---- TEXTO DE LECTURA
PRESENTACIÓN (por Justo Serna y Anaclet
Pons)
1. La historia cultural. Aquí
y allá, y desde hace un par de décadas, ese rótulo aparece y reaparece
etiquetando mil y un libros. La historia cultural de la música o la historia
cultural del vestido; la historia cultural de la cocina o la historia cultural
del sexo. Tal vez, esa fórmula tenga éxito por su ambigüedad, por su
elasticidad: se adapta a cualquier objeto cuyo pasado pueda investigarse.
Admitido. ¿Pero entonces por qué no se multiplican los volúmenes de historia
económica, política o social de la música, del vestido, de la cocina o del sexo?
¿Por qué la cultura se ha convertido en un factor que todo lo explica? Las
razones son numerosas. ¿Acaso la ruina del experimento comunista, la quiebra
confirmada con la caída del Muro de Berlín? ¿Acaso la prosperidad económica, su
universalización, el fin de la
historia? Cuando acaba la Guerra Fría, muchos descubren las apariencias, los
velos que antes cubrían: advierten que nada es como se había contado, que la
realidad no es simplemente un dato objetivo y externo, que es también una
descripción.
A comienzos de los noventa, el
mundo parece haberse vuelto hedonista, consumidor, y la pasión política del
siglo XX se ha debilitado: se decreta por enésima vez la muerte de las
ideologías, del colectivismo, de las grandes cosmovisiones. Hay mayor
tolerancia, nuevas cotas de libertad y una comunicación creciente. Un mundo
interconectado, global, permite los flujos de información y permite las mezclas,
los mestizajes, lo híbrido. Vemos y sabemos –o creemos ver y saber– lo que otros
hacen, lo distintos que son, sus formas de vivir, de vestir, de amar, de comer,
de morir. Nos resignamos a la diversidad: no hace falta condenar, marcar o
extirpar. Pero esos flujos permiten también el individualismo, el cultivo de lo
propio: si estamos expuestos a la mirada, al escrutinio, entonces nos preocupan
la apariencia y la identidad personales, aquello que los otros
observarán.
Es más: en una sociedad de
expectativas y de cambio acelerado, de beneficios y logros, como es la de los
noventa, la clase social ya no parece determinar la posición de las personas. En
el mundo de la prosperidad universal y del mérito, las identidades pueden
alterarse, transformarse. Son mudables. Llegados a ese punto, los conflictos
materiales (las luchas de clases, ese factor universal que todo lo iguala) ya no
parecen un factor suficientemente explicativo y, por ello, la acción humana se
interpreta a partir de categorías diferentes. Entre otras, el lenguaje, el
significado de las cosas. La clave, en efecto, parece estar en la
cultura.
--------
---- ENTRADAS PROPORCIONADAS
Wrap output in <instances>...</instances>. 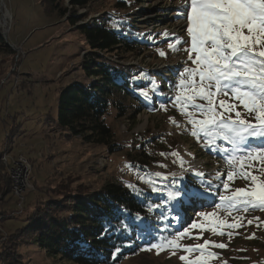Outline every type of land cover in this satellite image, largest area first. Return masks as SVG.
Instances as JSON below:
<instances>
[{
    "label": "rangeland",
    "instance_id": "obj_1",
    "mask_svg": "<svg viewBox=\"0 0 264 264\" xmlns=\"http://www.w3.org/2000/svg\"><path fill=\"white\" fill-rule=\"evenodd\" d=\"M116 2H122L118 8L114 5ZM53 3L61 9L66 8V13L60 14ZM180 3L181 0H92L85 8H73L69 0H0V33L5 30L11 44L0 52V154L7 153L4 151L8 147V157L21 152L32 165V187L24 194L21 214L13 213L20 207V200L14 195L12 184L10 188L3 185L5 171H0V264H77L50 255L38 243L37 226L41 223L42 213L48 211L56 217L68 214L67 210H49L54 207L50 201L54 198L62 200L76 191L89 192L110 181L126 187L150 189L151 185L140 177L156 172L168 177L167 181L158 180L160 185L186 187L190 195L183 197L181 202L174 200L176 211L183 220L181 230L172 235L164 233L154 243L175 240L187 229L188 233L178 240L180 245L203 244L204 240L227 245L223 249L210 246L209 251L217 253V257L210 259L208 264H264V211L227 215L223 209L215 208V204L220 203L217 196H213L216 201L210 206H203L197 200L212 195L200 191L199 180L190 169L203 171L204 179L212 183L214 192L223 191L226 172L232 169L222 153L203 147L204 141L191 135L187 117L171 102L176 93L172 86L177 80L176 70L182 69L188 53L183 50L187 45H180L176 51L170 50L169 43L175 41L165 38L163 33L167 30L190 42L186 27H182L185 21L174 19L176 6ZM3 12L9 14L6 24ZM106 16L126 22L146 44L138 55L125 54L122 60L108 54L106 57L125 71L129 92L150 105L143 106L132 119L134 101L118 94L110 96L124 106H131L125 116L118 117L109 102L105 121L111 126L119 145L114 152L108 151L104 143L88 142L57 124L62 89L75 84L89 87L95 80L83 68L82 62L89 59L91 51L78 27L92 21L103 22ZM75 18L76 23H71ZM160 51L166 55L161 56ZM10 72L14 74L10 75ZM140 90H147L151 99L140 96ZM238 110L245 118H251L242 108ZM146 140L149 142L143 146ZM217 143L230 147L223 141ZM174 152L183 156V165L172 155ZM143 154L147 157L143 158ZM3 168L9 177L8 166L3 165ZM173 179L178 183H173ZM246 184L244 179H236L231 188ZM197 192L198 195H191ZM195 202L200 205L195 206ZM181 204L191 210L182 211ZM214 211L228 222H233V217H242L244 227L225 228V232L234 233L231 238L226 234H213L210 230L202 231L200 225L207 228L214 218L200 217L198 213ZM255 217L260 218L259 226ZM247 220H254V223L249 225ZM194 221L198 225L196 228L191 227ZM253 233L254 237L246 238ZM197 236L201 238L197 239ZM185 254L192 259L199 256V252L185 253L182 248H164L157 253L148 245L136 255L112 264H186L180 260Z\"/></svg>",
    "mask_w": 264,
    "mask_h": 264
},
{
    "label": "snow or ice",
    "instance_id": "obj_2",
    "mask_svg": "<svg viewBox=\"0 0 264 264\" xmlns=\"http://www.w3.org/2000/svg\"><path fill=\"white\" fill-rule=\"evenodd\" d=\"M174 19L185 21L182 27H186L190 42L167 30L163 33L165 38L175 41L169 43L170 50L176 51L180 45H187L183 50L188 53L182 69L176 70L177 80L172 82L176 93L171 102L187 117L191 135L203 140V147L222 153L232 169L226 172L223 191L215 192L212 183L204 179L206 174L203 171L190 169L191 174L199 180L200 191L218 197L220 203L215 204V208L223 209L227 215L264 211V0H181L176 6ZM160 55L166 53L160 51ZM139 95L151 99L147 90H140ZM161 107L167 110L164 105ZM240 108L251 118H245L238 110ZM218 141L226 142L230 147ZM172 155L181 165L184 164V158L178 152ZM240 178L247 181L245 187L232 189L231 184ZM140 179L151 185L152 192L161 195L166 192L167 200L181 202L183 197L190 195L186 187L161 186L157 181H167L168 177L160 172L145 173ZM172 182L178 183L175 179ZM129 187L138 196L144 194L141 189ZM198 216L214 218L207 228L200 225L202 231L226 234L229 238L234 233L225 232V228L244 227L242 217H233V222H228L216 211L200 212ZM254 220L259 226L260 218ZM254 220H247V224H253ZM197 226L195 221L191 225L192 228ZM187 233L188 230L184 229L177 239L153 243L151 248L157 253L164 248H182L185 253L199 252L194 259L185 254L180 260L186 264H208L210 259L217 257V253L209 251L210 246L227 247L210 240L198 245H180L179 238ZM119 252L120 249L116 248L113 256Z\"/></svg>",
--------
• _LISTA DE TAREAS_:
A: Repite de la presentación el fragmento que va desde "Admitido. ¿Pero entonces" hasta "descripción.", ambos incluidos.
B: Responde estas preguntas con lo que dice la presentación:
(i) ¿Con qué acontecimiento se confirmó la quiebra del experimento comunista?
(ii) ¿En qué momento el mundo parece haberse vuelto hedonista y consumidor?
(iii) ¿Dónde parece estar la clave, según la última frase?
El listado no hace falta para nada.

• _RESULTADOS_:
A:
Admitido. ¿Pero entonces por qué no se multiplican los volúmenes de historia
económica, política o social de la música, del vestido, de la cocina o del sexo?
¿Por qué la cultura se ha convertido en un factor que todo lo explica? Las
razones son numerosas. ¿Acaso la ruina del experimento comunista, la quiebra
confirmada con la caída del Muro de Berlín? ¿Acaso la prosperidad económica, su
universalización, el fin de la
historia? Cuando acaba la Guerra Fría, muchos descubren las apariencias, los
velos que antes cubrían: advierten que nada es como se había contado, que la
realidad no es simplemente un dato objetivo y externo, que es también una
descripción.

B:
(i) Con la caída del Muro de Berlín.
(ii) A comienzos de los noventa.
(iii) En la cultura.